Arthur Hayes forecasts Bitcoin at $125K by year-end

Arthur Hayes forecasts Bitcoin at $125K by year-end - GNcrypto

Arthur Hayes, Maelstrom CIO and BitMEX co‑founder, told Bitcoin Vegas attendees he expects bitcoin to reach $125,000 by year‑end, citing rising U.S. defense spending and changes to bank reserve rules.

Arthur Hayes, chief investment officer at Maelstrom and a co‑founder of BitMEX, told an audience at Bitcoin Vegas 2026 in Las Vegas that he expects bitcoin to reach $125,000 by the end of the year. He pointed to higher U.S. defense spending and a new bank reserve regime as the main drivers he sees for added liquidity in financial markets.

Hayes outlined three forces he views as reshaping credit conditions: job losses tied to artificial intelligence, the transition to incoming Federal Reserve chair Kevin Warsh, and a regulatory change that lets banks hold fewer reserves against certain assets. He framed those factors as interacting to increase broad credit creation.

On technology and labor, Hayes argued that AI automation has reduced revenue for some software and services companies and that resulting income pressure on salaried workers can weaken the loan side of the banking system. He presented data comparing equity and bitcoin performance since bitcoin’s prior peak and described what he called a “quiet credit deflationary event.”

I think it pointed to a credit deflationary event that was not being recognized by a central bank, so they weren’t printing enough money, and bitcoin followed suit,

he said.

Hayes said the U.S.-Iran conflict that began in late February changed that picture. He described the shift as a move from deflationary pressure to an environment of higher fiscal spending tied to defense. Hayes referenced projections for a Pentagon budget near $1.5 trillion and said larger defense outlays raise the government’s borrowing needs, which creates visible demand for lending in construction and industrial sectors. “Bitcoin is now focusing on wartime inflation,” he told the audience.

On Federal Reserve policy, Hayes disputed the idea that the Fed would sharply shrink liquidity under Warsh. He outlined a scenario in which banks swap reserves for Treasurys and repurchase agreements, producing a smaller Fed balance sheet in headline terms while leaving most liquidity in the banking system. “He could get up and tell people that he has engineered a smaller Fed balance sheet,” Hayes observed, noting the net effect for investors could be little change in available credit.

Hayes identified the April 1 implementation of a revised supplemental leverage ratio as a structural change that expands bank lending capacity. He cited an industry estimate that the rule could free about $1.3 trillion in new loans and applied a banking multiplier of roughly three to project about $4 trillion in total credit creation. He said that level of new lending, together with higher defense spending, would more than offset the credit impact he attributes to AI‑related job losses. Hayes also noted that foreign demand for U.S. Treasurys has flattened while total debt has risen, increasing the need for domestic buyers to absorb supply.

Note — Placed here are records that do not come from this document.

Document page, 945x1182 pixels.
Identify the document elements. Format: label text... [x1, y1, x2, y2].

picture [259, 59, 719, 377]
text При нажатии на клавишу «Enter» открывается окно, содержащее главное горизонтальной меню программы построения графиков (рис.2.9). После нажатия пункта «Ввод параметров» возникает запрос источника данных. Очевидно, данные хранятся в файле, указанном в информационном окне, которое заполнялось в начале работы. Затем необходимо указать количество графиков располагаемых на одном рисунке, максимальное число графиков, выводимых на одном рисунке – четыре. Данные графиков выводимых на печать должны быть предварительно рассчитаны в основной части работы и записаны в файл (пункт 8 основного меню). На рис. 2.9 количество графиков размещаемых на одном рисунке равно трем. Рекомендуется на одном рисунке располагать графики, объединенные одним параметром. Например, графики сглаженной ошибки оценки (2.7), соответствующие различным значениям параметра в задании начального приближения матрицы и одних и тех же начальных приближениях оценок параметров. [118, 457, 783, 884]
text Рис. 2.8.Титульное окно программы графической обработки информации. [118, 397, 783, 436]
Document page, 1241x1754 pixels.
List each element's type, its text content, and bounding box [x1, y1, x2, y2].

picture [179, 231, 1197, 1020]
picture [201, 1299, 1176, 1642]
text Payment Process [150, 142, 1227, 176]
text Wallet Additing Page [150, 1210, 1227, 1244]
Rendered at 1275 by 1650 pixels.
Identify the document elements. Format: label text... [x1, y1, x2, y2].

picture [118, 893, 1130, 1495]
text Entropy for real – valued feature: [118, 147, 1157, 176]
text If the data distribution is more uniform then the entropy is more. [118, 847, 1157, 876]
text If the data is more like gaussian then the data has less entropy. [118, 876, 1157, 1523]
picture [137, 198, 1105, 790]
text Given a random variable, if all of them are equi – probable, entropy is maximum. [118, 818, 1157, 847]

To monitor developments, Hayes said he watches commodity futures spreads to assess market stress and follows weekly Federal Reserve data on construction and industrial loans as an early indicator of credit flow. He closed his presentation by restating the year‑end bitcoin target and describing the current period as a transition toward higher liquidity and fiscal spending. “We’ve had some chop. We’ve had a war. Now it’s time to break out,” he said.

I think my end‑of‑year target is around $125,000.